Joseph Mallord William Turner
From his beginnings as a topographical watercolorist to his mature investigations of the sublime, J. M. W. Turner dominated British landscape painting throughout the first half of the nineteenth century. He was born in London, but spent much of his childhood with relatives in Middlesex and Kent. He entered the Royal Academy Schools in 1789, was elected an associate of the Royal Academy in 1799, and received full status as an academician in 1802. In 1807 he was appointed to a professorship in perspective at the Academy, a position he held for thirty years. Turner's pedagogical commitment also inspired (in part) his publication of the Liber Studiorum (1807-1819), a series of etchings and mezzotints of diverse types of landscape made after his own designs. Turner's first exhibited works (from 1790) were watercolors of architectural subjects.

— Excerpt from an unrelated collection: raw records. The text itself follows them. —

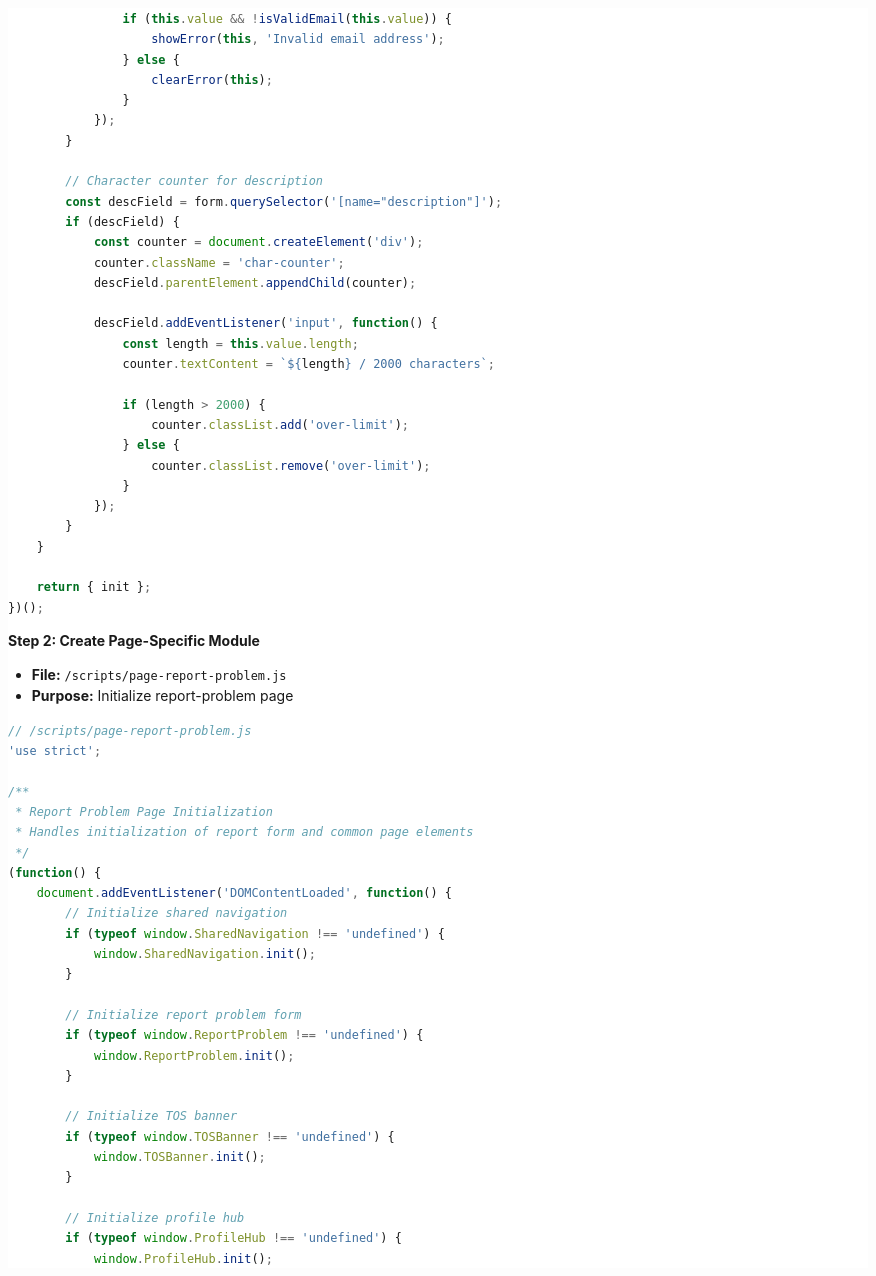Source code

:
 ```javascript
                if (this.value && !isValidEmail(this.value)) {
                    showError(this, 'Invalid email address');
                } else {
                    clearError(this);
                }
            });
        }

        // Character counter for description
        const descField = form.querySelector('[name="description"]');
        if (descField) {
            const counter = document.createElement('div');
            counter.className = 'char-counter';
            descField.parentElement.appendChild(counter);

            descField.addEventListener('input', function() {
                const length = this.value.length;
                counter.textContent = `${length} / 2000 characters`;

                if (length > 2000) {
                    counter.classList.add('over-limit');
                } else {
                    counter.classList.remove('over-limit');
                }
            });
        }
    }

    return { init };
})();
```

**Step 2: Create Page-Specific Module**
- **File:** `/scripts/page-report-problem.js`
- **Purpose:** Initialize report-problem page

```javascript
// /scripts/page-report-problem.js
'use strict';

/**
 * Report Problem Page Initialization
 * Handles initialization of report form and common page elements
 */
(function() {
    document.addEventListener('DOMContentLoaded', function() {
        // Initialize shared navigation
        if (typeof window.SharedNavigation !== 'undefined') {
            window.SharedNavigation.init();
        }

        // Initialize report problem form
        if (typeof window.ReportProblem !== 'undefined') {
            window.ReportProblem.init();
        }

        // Initialize TOS banner
        if (typeof window.TOSBanner !== 'undefined') {
            window.TOSBanner.init();
        }

        // Initialize profile hub
        if (typeof window.ProfileHub !== 'undefined') {
            window.ProfileHub.init();
```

His paintings of the 1790s are mostly landscapes and marines influenced by Thomas Girtin (1775-1802), Richard Wilson (1713/14-1782), and the old masters (especially Claude Lorrain). In 1802 Turner undertook a tour of Switzerland, the first of many continental journeys that inspired his vision of landscape; it was followed by trips to Italy, northern Europe, and several return visits to the Alps, as well as frequent tours of the north and west of England. Turner's watercolors and oil paintings proclaim his innovative technical virtuosity: full of movement and drama, they investigate the mutable effects of light and atmosphere in compositions that frequently border on abstraction.
Turner died in Chelsea (now London) on 19 December 1851. His much-contested will bequeathed to the British nation more than 300 oil paintings and 20,000 drawings (Tate Gallery, London).